» **What to work on**: Repeat each line of the material below exactly as it appears, minus any pictures.

----- Supplied records -----

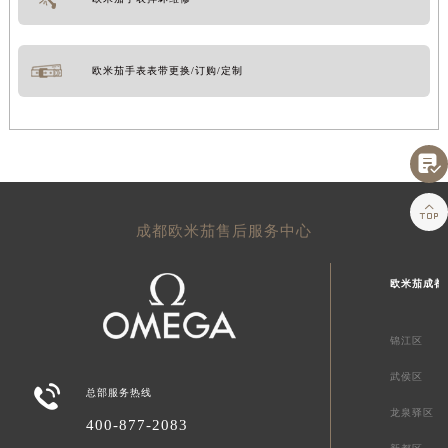
欧米茄手表表带更换/订购/定制


成都欧米茄售后服务中心
欧米茄成都
锦江区
武侯区

总部服务热线
龙泉驿区
400-877-2083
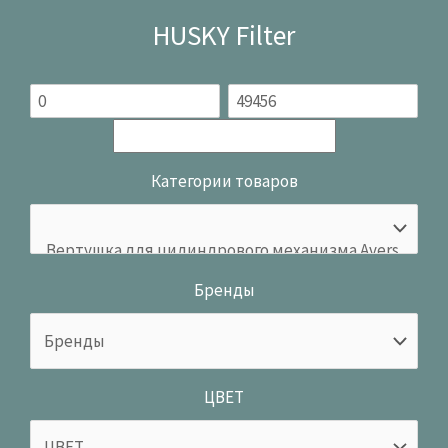
HUSKY Filter
Категории товаров
Бренды
ЦВЕТ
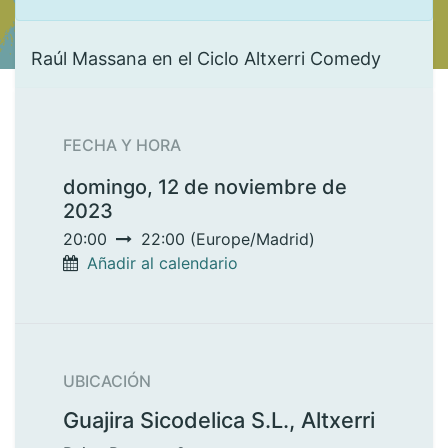
Raúl Massana en el Ciclo Altxerri Comedy
FECHA Y HORA
domingo, 12 de noviembre de
2023
20:00
22:00
(
Europe/Madrid
)
Añadir al calendario
UBICACIÓN
Guajira Sicodelica S.L., Altxerri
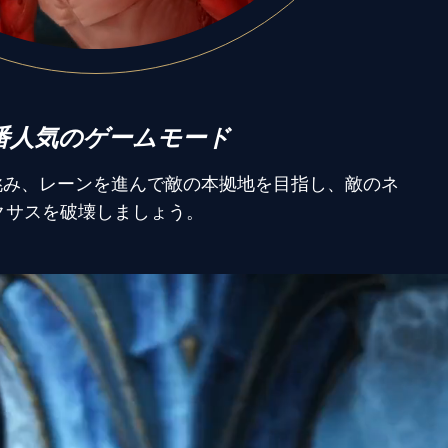
番人気のゲームモード
に挑み、レーンを進んで敵の本拠地を目指し、敵のネ
クサスを破壊しましょう。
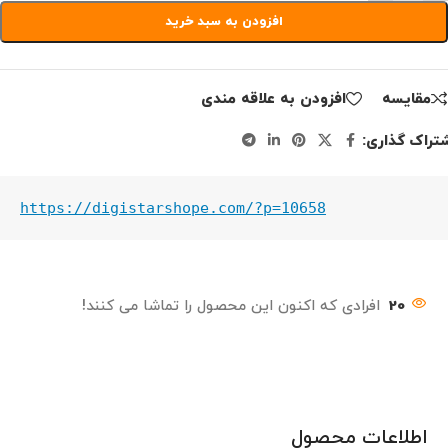
افزودن به سبد خرید
مقايسه
افزودن به علاقه مندی
تراک گذاری:
https://digistarshope.com/?p=10658
20
افرادی که اکنون این محصول را تماشا می کنند!
اطلاعات محصول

-----

» **Output of the exercise**:
欧米茄手表表带更换/订购/定制


成都欧米茄售后服务中心
欧米茄成都
锦江区
武侯区

总部服务热线
龙泉驿区
400-877-2083
HUSKY Filter
Категории товаров
Бренды
ЦВЕТ
Raúl Massana en el Ciclo Altxerri Comedy
FECHA Y HORA
domingo, 12 de noviembre de
2023
20:00
22:00
(
Europe/Madrid
)
Añadir al calendario
UBICACIÓN
Guajira Sicodelica S.L., Altxerri
番人気のゲームモード
に挑み、レーンを進んで敵の本拠地を目指し、敵のネ
クサスを破壊しましょう。
افزودن به سبد خرید
مقايسه
افزودن به علاقه مندی
تراک گذاری:
https://digistarshope.com/?p=10658
20
افرادی که اکنون این محصول را تماشا می کنند!
اطلاعات محصول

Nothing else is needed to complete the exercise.